Imagine living with thirty people for three months, getting to know everything about them — the good and the bad. Now try to imagine all the emotions that might creep up on you when you realize that you only have a week left to spend with these people before you spread out across the country. This week has been tough because a lot of us are realizing how little time we have left with these people, while trying to stay focused on our last week of class and finals. We have a week left and then it is time to go home. The lodge is full of excitement that classes are over, yet people are sad to go home. The bright side is that we have one week left. I’m sad to go home, but ready to apply all the knowledge I’ve learned here at home.
This week was our last week of classes. It’s very sad to know that the environment we are in and the place we are at is going to be gone in a week. I will never have a community like this again. The classes were helpful and inspiring, and it’s going to be hard to go home to a place where I’m not going to be able to learn from the professors we have had here. Everyone is very excited to get home and start reading, and that may be one of the very few positives about leaving. All the professors have taught us the importance of reading and how it will affect you in a positive way if you read correctly.
Because this week was our last, we had exams for Dr. Bauman’s classes on English Literature, Christianity and Politics, and Church History. We also had to finish up all of our other assignments. We had reviews from several Bible books due, reviews on numerous chapters from a book called Symphony of Scripture, by Mark Strom, and our biblical timeline. These assignments were given out week by week, but a good majority of people were editing their paragraphs to ensure their perfection. Another assignment that put a lot of stress on people was a paper that was due on a book called La Place de la Concorde Suisse, by John McPhee. This book talks about Switzerland and how they have stayed neutral for five centuries. It is a very interesting read and I recommend it to anyone interested in the secret ways the Swiss have been such a successful country. We had a good bit of work to get done this week on top of finals, but everyone got the job done. There were no tears, no crying, and while there may have been some complaining, in the end everyone buckled down and did what they needed to do.

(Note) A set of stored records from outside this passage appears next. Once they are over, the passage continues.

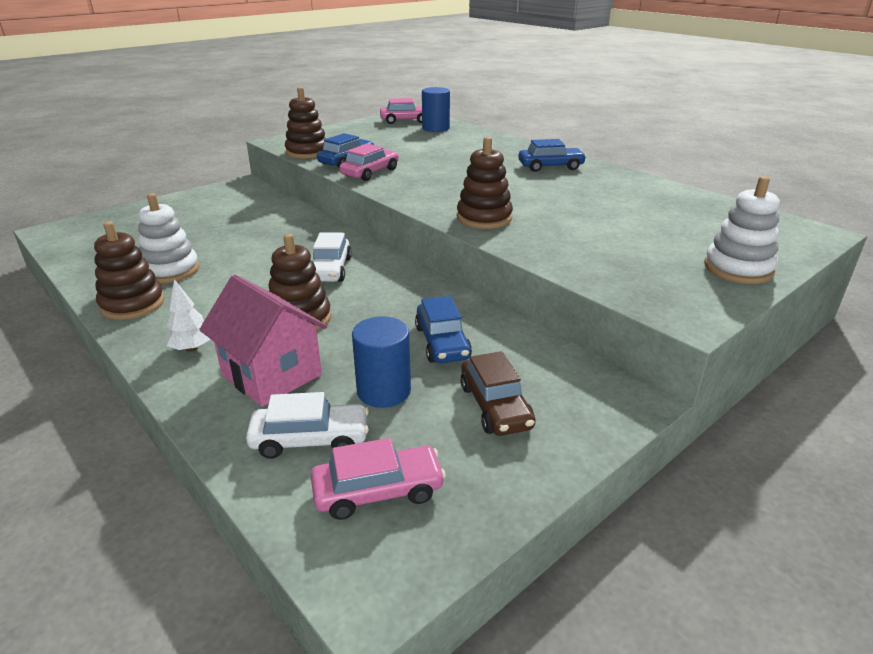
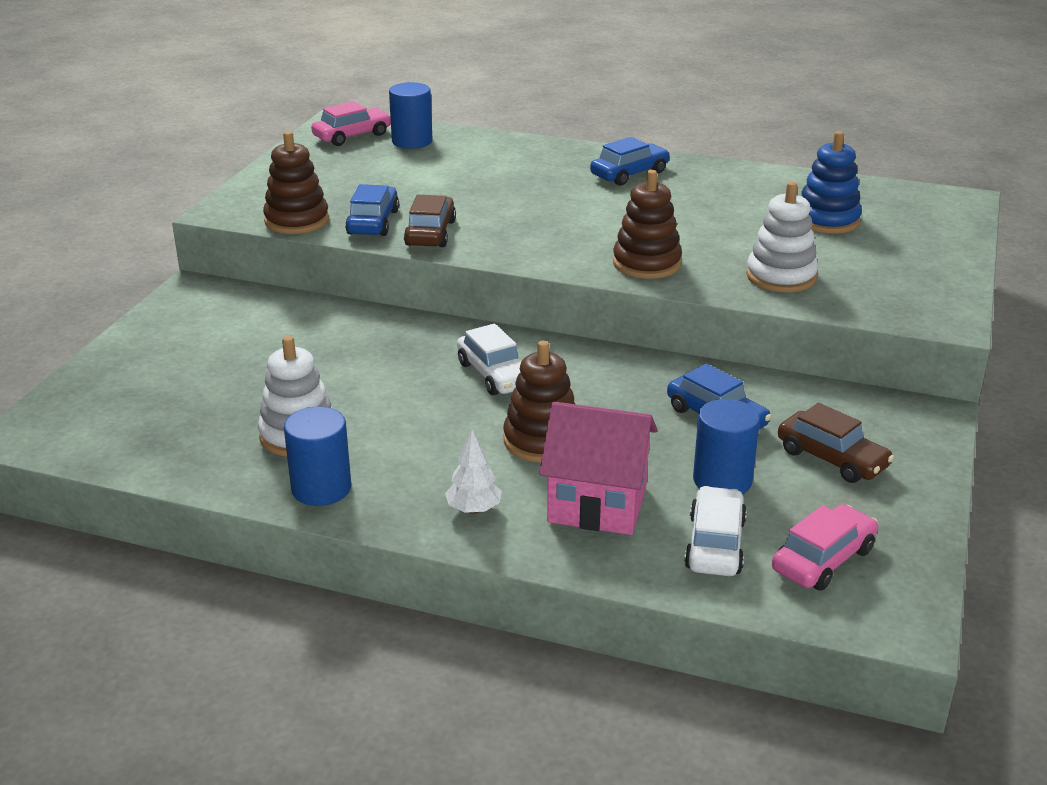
camera: 30 degrees left, 0 degrees up
brown stacking toy [94,221,165,320] -> blue cylinder [284,407,351,506]
white car [246,392,369,459] -> white car turned 45 degrees counterclockwise [684,486,747,576]
pink car [340,144,399,181] -> brown car [404,195,456,247]
white stacking toy [704,176,780,284] -> white stacking toy moved to [746,182,818,292]
none -> blue stacking toy [801,131,862,234]

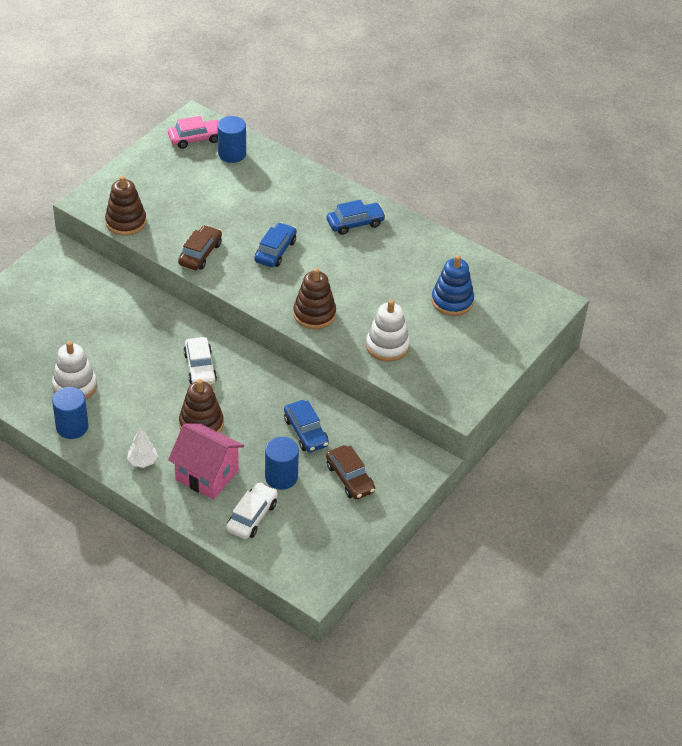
camera: 15 degrees right, 15 degrees up
blue car [345,184,399,236] -> blue car moved to [254,222,297,267]
pink car [772,504,878,591] -> none

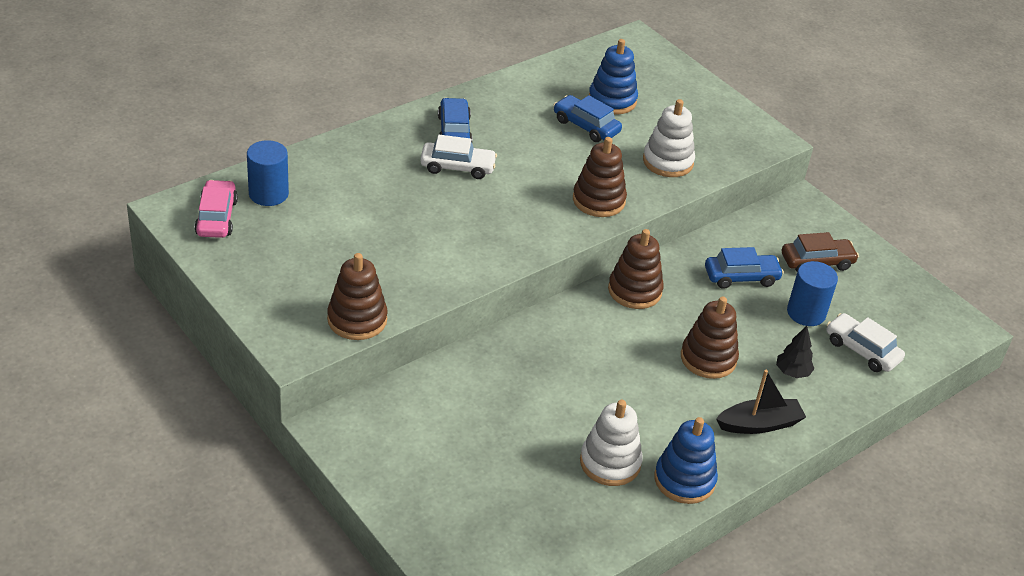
camera: 75 degrees left, 5 degrees down
blue cylinder [52,387,89,439] -> blue stacking toy [654,417,718,504]
white tree [127,428,158,468] -> black boat [716,370,806,434]
pink house [168,423,244,499] -> black tree [776,326,814,378]
brown car [178,225,222,270] -> none
white car [183,337,217,385] -> white car moved to [420,135,497,179]
blue car [254,222,297,267] -> blue car moved to [554,95,622,142]
none -> brown stacking toy [608,229,664,309]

Finals for Dr. Bauman’s class were surprisingly fun and challenging. The first exam we had was on English Literature. We had to answer four questions: What good is life, and what is a good life? What is a good death, and what good is death? What’s a good love, and what good is love? And finally, what is a human being? As long as people were engaged in class, these questions were fun to answer. Everyone has different examples they can use on these questions but we all had a good time answering them. The next exam was Christianity and Politics. This exam was more about how Christians can live in the political world. I remember that my favorite question from this exam went like this: If you were appointed the President’s advisor concerning terrorism, what policies would you put in place for the nation to follow? Many students had several opinions on what to do in situations like this, so we had fun with it. The last and final exam was on Church History. This exam focused more on important Christians throughout history and what their views were. One question asked about the views that Pelagius and Augustine had and how they debated them out. All in all, the week was very stressful but also full of sadness and excitement.

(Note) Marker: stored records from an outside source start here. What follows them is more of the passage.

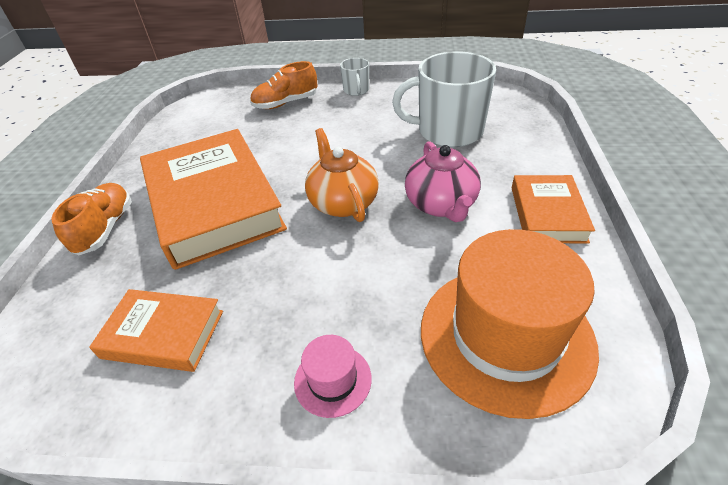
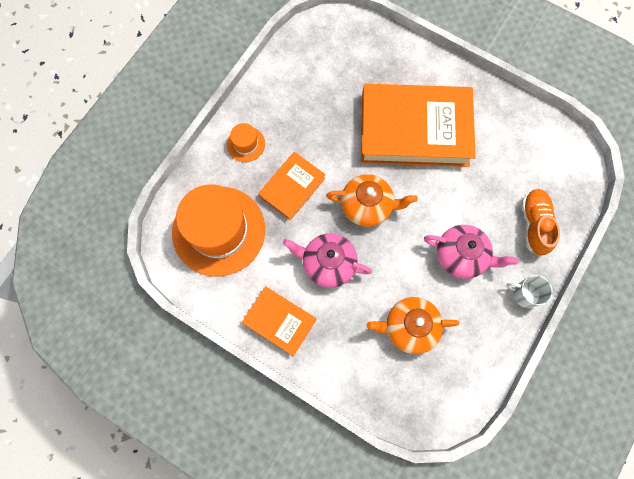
camera: 115 degrees right, 30 degrees up
orange shoe [51,183,132,255] -> none
orange book [89,289,223,372] -> orange book moved to [258,152,326,221]
pink hat [294,335,372,418] -> orange hat [227,123,265,162]
white mug [392,51,496,147] -> orange teapot [367,297,460,354]
none -> pink teapot [424,225,518,279]

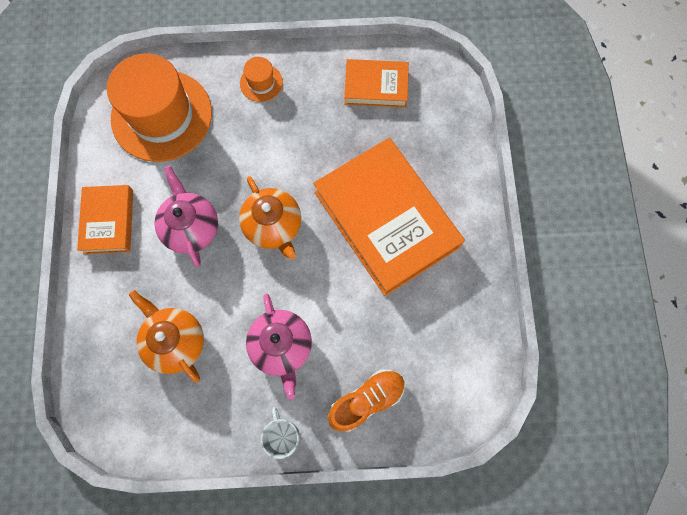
camera: 55 degrees right, 0 degrees up
orange book [258,152,326,221] -> orange book moved to [344,59,409,108]

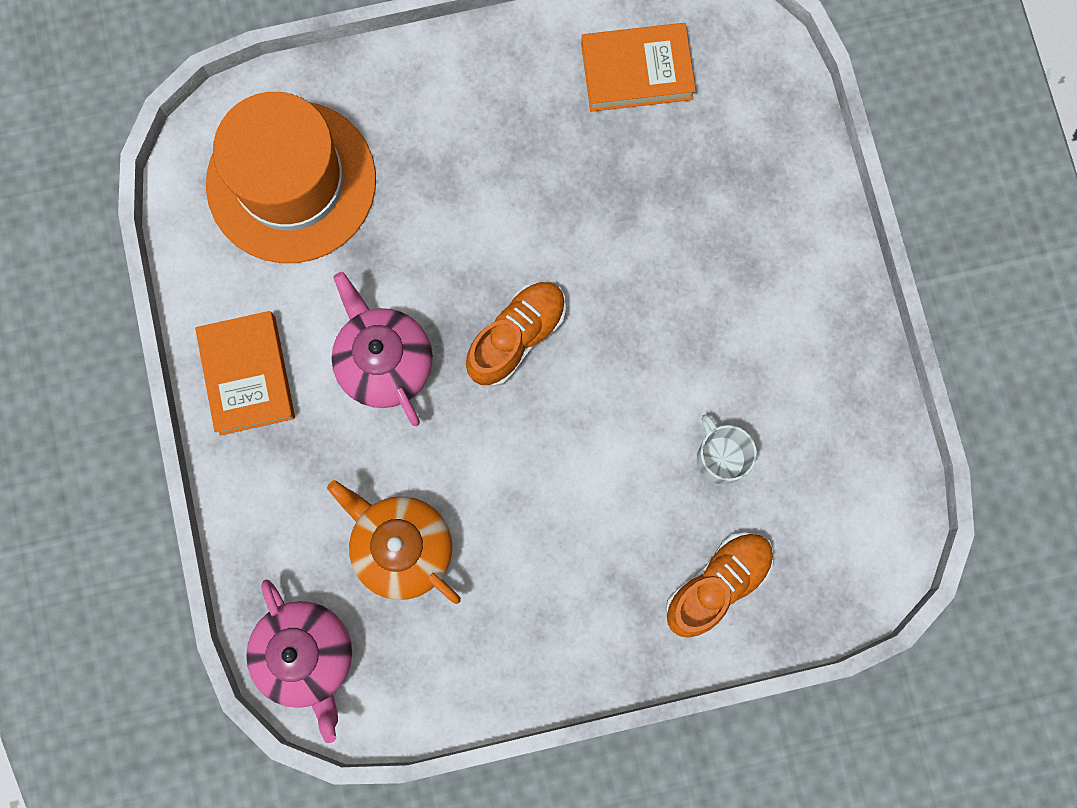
camera: 10 degrees left, 5 degrees up
orange teapot [239,176,301,260] -> orange shoe [466,282,566,386]
orange hat [240,57,283,102] -> none
pink teapot [246,293,312,399] -> pink teapot moved to [246,580,352,743]
white mug [261,407,300,459] -> white mug moved to [697,415,757,484]
orange book [313,138,465,296] -> none

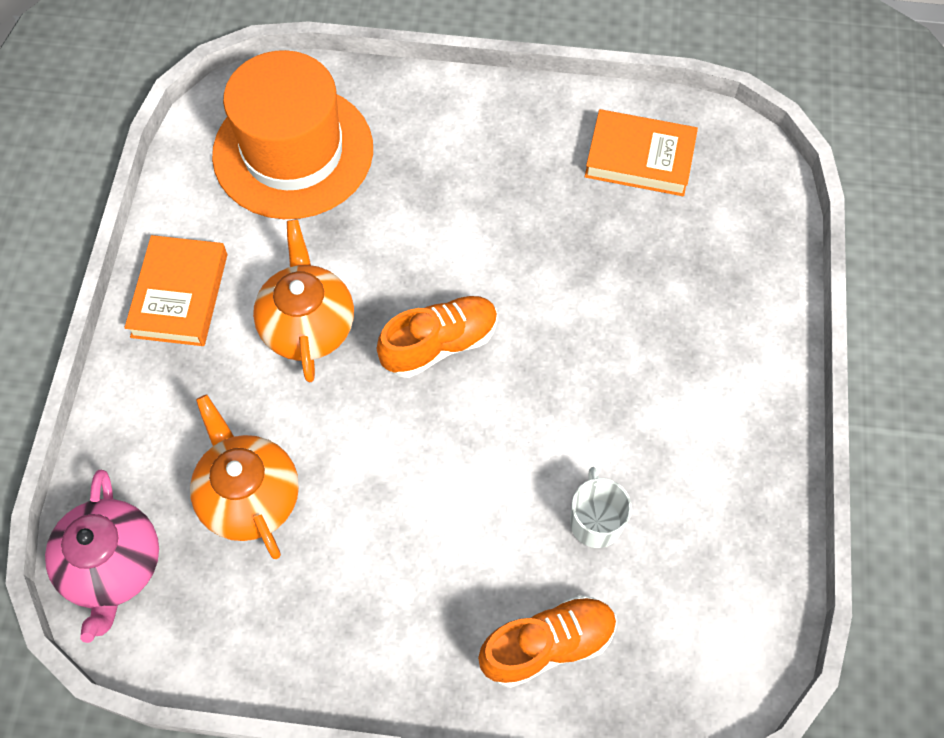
camera: 20 degrees right, 15 degrees down
pink teapot [332,272,433,426] -> orange teapot [253,219,354,382]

I have grown so much in the time I have been here. When I first arrived, I had no idea what I had got myself into. The personalities were so different, and I will admit I was scared. As the weeks went on and the classes kept coming, we all bonded so much together. I have become a much more outgoing person because of Semester. It has taught me to speak my mind, to not be afraid of how I might be perceived, and to be intentional with my relationships. I’ve met some amazing people here. I come from a town that has very few young Christians so, as you may suspect, meeting Christians my age who have experienced similar situations that I have has been so refreshing.
Semester is a light in a dark world. I can’t imagine my life right now without it. I wouldn’t be reading books, I wouldn’t be questioning certain topics that come up in my church, and I definitely would not be seeking out mentors in my church. Semester has taught me so much and I am so thankful that God gave me the wisdom to make the decision to come here.
Jackson Wood, a recent high school graduate, joins us from Bethel, Vermont. After attending the two-week Summit Conference in California, he decided to follow his brother’s footsteps in attending Summit Semester. Jackson was raised on a Maple Farm with his siblings, both biological and adopted. He played football in high school, and enjoys hiking, swimming, riding bikes, and watching The Office. Around the lodge, he can usually be found playing a board game, reading, or experiencing the adventures to be found in the San Juan Mountains.